* _PROBLEM STATEMENT_:
Answer these about the forum thread below:
1. What birth date do the two records in the CSV file share?
2. Which Python command is used to run the dedupe script?
3. What row count is listed for the blocking rule that compares phone numbers?

Not matching 2 obvious records.. #212

cage77 · 2024-12-09T10:42:11Z

Hi,
I am using the deduplifhir to find duplicate records in a generated CSV :

[[email protected] cli]$ cat /tmp/dedup.csv
"unique_id","family_name","given_name","gender","birth_date"
"23","morrison","elizabeth","F","12/05/1953"
"24","morrison","elizabeth","F","12/05/1953"

I run
[[email protected] cli]$ python3.9 ecqm_dedupe.py dedupe-data --fmt CSV /tmp/dedup.csv /tmp/ddd.csv
(i;ve cut some names here)
Stats for nerds:
blocking_rule row_count cumulative_rows cartesian match_key start
0 l."birth_date" = r."birth_date" 187 187 125751 0 0
1 (l."ssn" = r."ssn") AND (l."birth_date" = r."birth_date") 0 187 125751 1 187
2 l."phone" = r."phone" 48079 48266 125751 2 187
----- Estimating u probabilities using random sampling -----
u probability not trained for postal_code0 - Exact match on sector (comparison vector value: 3). This usually means the comparison level was never observed in the training data.

* _DATA EXCERPT_:
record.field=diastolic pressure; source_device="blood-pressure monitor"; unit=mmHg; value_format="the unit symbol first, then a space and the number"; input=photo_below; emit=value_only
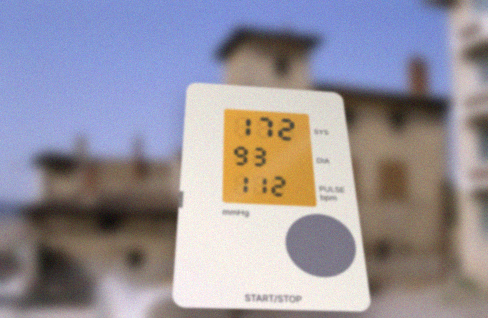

* _EXERCISE SOLUTION_:
1. 12/05/1953
2. python3.9
3. 48079